Activity: Count the lines in the material below that contain the string "Blog", matching case exactly. Give only the number.

Excerpted data:
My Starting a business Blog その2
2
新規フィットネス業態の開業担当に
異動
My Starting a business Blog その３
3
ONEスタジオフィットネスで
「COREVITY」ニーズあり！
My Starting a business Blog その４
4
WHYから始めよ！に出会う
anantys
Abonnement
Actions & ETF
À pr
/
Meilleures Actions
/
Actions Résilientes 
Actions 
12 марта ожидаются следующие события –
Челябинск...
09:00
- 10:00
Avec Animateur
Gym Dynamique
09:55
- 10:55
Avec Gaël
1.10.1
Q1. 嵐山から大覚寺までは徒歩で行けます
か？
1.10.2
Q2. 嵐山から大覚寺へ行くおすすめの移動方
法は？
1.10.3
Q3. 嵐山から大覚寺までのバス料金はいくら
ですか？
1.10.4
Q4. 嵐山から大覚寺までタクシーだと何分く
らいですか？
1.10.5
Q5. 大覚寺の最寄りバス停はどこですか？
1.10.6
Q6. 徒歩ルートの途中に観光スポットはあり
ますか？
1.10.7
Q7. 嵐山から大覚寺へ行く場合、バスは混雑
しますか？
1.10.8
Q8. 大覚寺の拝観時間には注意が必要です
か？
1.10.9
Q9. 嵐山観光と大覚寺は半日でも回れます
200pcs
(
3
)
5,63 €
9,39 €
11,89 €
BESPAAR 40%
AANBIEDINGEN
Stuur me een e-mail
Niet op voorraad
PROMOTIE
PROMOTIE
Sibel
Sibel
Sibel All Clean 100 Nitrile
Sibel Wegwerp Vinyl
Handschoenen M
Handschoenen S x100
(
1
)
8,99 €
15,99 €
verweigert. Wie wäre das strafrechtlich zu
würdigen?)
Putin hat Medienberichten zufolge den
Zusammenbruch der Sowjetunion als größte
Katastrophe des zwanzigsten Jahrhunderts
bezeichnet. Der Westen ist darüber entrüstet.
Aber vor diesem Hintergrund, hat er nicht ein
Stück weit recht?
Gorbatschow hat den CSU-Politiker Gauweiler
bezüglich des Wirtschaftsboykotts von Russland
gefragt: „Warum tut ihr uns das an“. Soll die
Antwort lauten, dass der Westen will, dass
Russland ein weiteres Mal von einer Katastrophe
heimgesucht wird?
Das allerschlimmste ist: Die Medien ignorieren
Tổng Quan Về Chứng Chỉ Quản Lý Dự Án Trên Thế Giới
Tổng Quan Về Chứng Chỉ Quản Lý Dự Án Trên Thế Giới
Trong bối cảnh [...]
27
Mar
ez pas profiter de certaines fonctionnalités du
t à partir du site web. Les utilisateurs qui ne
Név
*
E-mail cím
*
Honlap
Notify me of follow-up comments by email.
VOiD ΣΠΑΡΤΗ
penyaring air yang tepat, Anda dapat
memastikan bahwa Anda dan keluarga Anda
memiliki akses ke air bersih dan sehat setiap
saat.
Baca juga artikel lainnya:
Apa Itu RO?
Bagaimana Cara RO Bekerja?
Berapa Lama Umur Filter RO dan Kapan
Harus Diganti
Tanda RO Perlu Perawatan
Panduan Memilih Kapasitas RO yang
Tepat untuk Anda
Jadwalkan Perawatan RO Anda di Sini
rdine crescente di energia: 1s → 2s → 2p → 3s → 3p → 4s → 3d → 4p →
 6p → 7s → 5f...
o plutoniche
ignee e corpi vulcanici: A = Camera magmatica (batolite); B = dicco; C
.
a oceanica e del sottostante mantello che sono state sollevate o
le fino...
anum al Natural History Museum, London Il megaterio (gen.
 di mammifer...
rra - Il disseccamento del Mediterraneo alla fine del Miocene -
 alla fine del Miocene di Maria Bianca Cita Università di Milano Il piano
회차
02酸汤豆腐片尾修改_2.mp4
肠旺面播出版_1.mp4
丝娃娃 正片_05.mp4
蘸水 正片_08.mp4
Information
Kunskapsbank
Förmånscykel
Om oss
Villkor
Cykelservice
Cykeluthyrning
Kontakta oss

Response: 3